Roma amaneció gris, como si el cielo también llorara la partida de quien alguna vez, con humildad de barrio y verbo de Evangelio, se presentó al mundo diciendo: “Los cardenales fueron a buscar al obispo de Roma casi al fin del mundo…”.

Jorge Mario Bergoglio, el primer Papa argentino, el primero americano, el primero jesuita, murió dejando una huella imborrable en la historia de la Iglesia y del mundo.
Con su túnica blanca sin bordados, sus zapatos comunes, su sonrisa serena y su lenguaje cercano, Francisco representó a millones que jamás se sintieron parte del mármol vaticano.

Pastor de pobres, voz de migrantes, soñador de puentes. Trabajó incansablemente por el diálogo interreligioso, acercando el catolicismo al judaísmo, al islam, a toda creencia que supiera del amor como idioma universal.

Desde su elección en 2013, fue un faro espiritual y político, incómodo para los poderosos, necesario para los humildes.
Sin embargo, su tierra —esa Argentina que lo vio nacer, caminar por Flores, tomar el colectivo, compartir mate en el patio del seminario— nunca lo recibió como Papa.

Una paradoja dolorosa, que quizás sólo entiende quien ha amado tanto como para no volver.
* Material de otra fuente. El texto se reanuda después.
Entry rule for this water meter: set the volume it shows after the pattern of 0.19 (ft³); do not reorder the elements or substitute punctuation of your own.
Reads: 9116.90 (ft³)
Francisco fue argentino de alma, pero universal en el mensaje.
Murió el Papa. Pero no se murió Francisco. Queda su palabra. Queda su ejemplo. Queda su ternura con los niños, su mano tendida a los descartados, su silencio ante los odios.

Hoy su voz se apaga, pero su eco vivirá largo tiempo en quienes aún creen en una Iglesia más humana. Hoy, el fin del mundo se quedó sin su voz.